I was in a queue at the fish van the other day when yet another report was in the papers listing meat and especially processed and red meat as contributing to cancer. People were talking about it and the consensus seemed to be that you can’t believe anything anymore as we are told so many conflicting pieces of advice. The same day I was reading a preview about a book by an American who used to believe that a high meat diet was the answer to health problems and weight control. Now he has turned tables after his own health suffered and gone to the opposite extreme citing meat as the cause for most health problems from cancer to heart attacks, diabetes to poor brain function. He also says that grains help to keep inflammation levels in the body low, whereas the anti-grain brigade would cite them as the main cause of inflammation. It can all be very confusing and I understood the sentiments of those in the fish queue.

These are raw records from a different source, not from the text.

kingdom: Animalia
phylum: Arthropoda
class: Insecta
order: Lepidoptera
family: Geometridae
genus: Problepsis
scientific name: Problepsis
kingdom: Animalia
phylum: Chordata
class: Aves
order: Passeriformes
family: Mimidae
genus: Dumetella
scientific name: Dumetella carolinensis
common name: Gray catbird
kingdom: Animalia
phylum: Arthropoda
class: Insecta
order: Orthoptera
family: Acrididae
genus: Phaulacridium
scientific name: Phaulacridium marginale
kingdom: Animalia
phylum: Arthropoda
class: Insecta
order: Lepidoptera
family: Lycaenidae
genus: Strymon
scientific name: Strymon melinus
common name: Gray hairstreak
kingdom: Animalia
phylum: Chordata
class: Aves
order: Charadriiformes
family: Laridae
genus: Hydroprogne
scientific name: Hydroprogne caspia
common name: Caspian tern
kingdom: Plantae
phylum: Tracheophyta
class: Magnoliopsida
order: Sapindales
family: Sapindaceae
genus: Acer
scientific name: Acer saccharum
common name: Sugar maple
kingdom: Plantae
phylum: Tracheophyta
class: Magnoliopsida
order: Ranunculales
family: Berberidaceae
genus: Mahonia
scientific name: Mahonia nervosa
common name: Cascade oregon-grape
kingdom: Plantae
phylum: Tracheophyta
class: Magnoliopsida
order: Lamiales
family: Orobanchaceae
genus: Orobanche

When I trained as a Nutritional Therapist in the 1980’s I had an amazing training and very little of what I was taught hasn’t stood the test of time. We were taught that the only foods that created alkalinity in the body (ie low inflammation) were fruit and vegetables but as fruit is high in sugar this should be limited to 2 pieces per day so vegetables should be the mainstay of our diets. Everything else produces acidity but in varying amounts, millet being the least acidic producing grain, red meat the most acidic producing meat. So I can see where some of this information comes from, but so much of it bends the truth, becomes extreme or doesn’t present a balanced picture.
Life in so many areas is about balance and diet is no exception. In the same way that excess meat is not good for us excess of some vegetables or a lack of meat can also cause problems. Too many cruciferous vegetables are thought to interfere with the working of the thyroid gland causing hypothyroidism. Kale which is one of these has been hailed as a wonder food over the past few years but should it be eaten daily? A lack of meat can result in a B12 deficiency so vegans often take a supplement. I’m not against supplements as such, but I feel a diet where they are necessary can’t be balanced.
Let’s start looking at the whole picture rather than snapshots of individual foods. I eat a diet centred around vegetables and as wide a range as possible but I love my porridge or cereal for breakfast and will still be having my roast dinner. It won’t contain masses of meat and the vegetables will fill most of the plate but it will still be a roast. I still occasionally eat sausages and bacon but I search around for preservative free ones as sodium nitrate is something I try to avoid. I also avoid overcooking meat – that barbequed charred protein is not good so I avoid it. If you look at the areas of the world where people live the longest, their diets are always full of plant protein. They may eat cereals, meat, fish or vegetarian alternatives such as soya or nuts but the base is always a wide range of vegetables and fruit. Let’s take note.